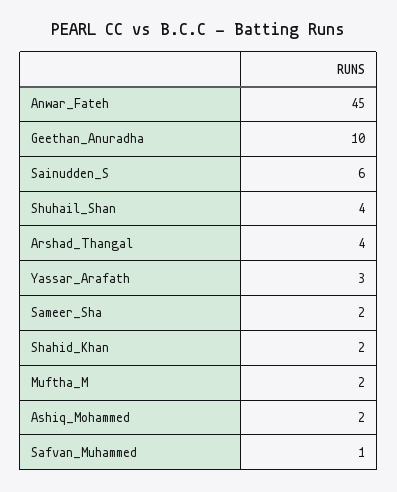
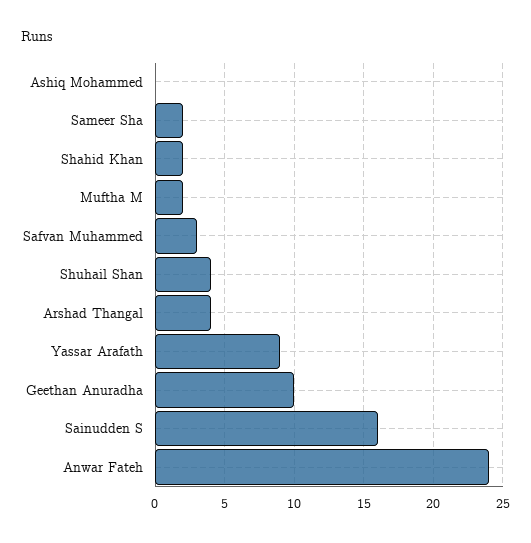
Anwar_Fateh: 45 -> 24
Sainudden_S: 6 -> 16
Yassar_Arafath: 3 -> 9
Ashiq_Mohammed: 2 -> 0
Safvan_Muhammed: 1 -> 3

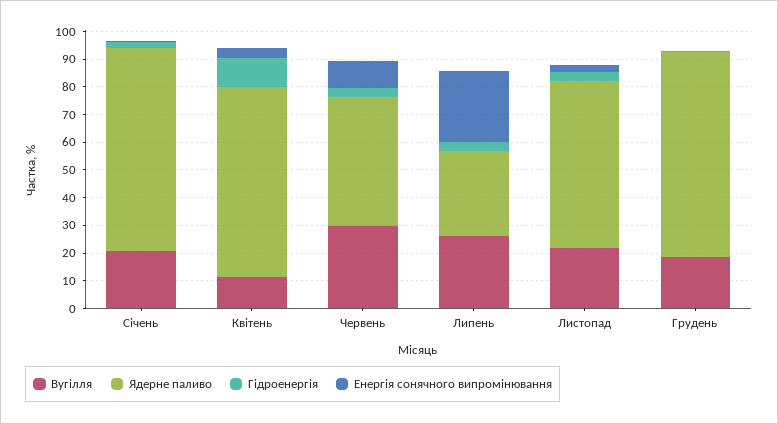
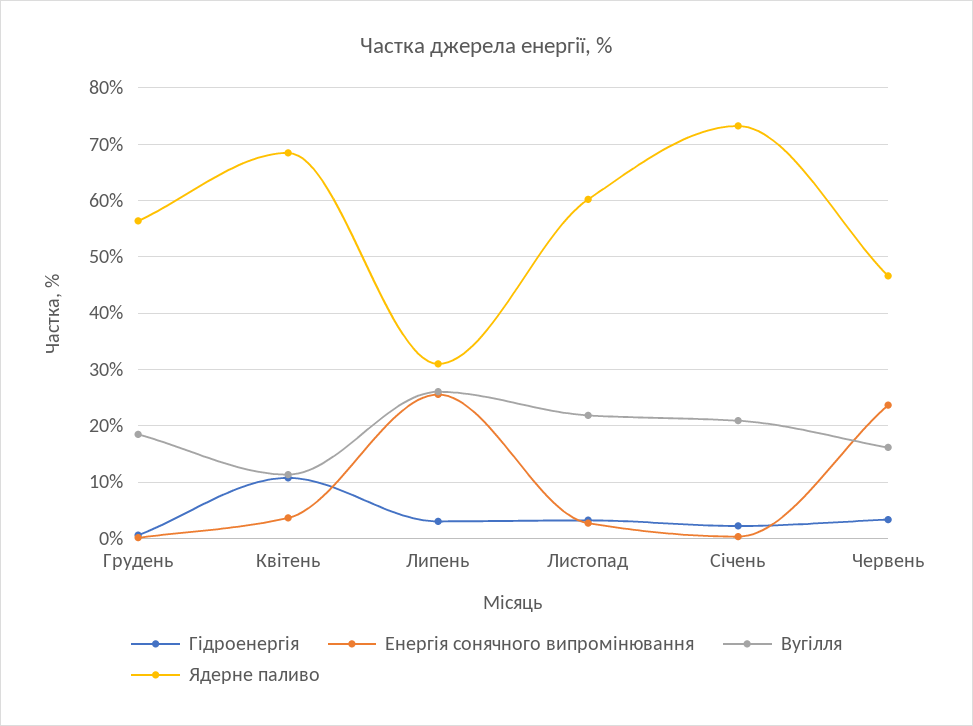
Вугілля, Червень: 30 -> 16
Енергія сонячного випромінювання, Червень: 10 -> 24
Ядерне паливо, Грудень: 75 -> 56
+++++
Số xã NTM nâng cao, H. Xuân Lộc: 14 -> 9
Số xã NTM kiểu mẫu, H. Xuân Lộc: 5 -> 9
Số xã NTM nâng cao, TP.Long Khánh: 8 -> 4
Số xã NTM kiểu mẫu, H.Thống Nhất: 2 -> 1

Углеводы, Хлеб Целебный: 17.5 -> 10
+++++
Work instruction: Go through the entries and return each line where the word "Xuân" occurs.

Response to this task:
Số xã NTM nâng cao, H. Xuân Lộc: 14 -> 9
Số xã NTM kiểu mẫu, H. Xuân Lộc: 5 -> 9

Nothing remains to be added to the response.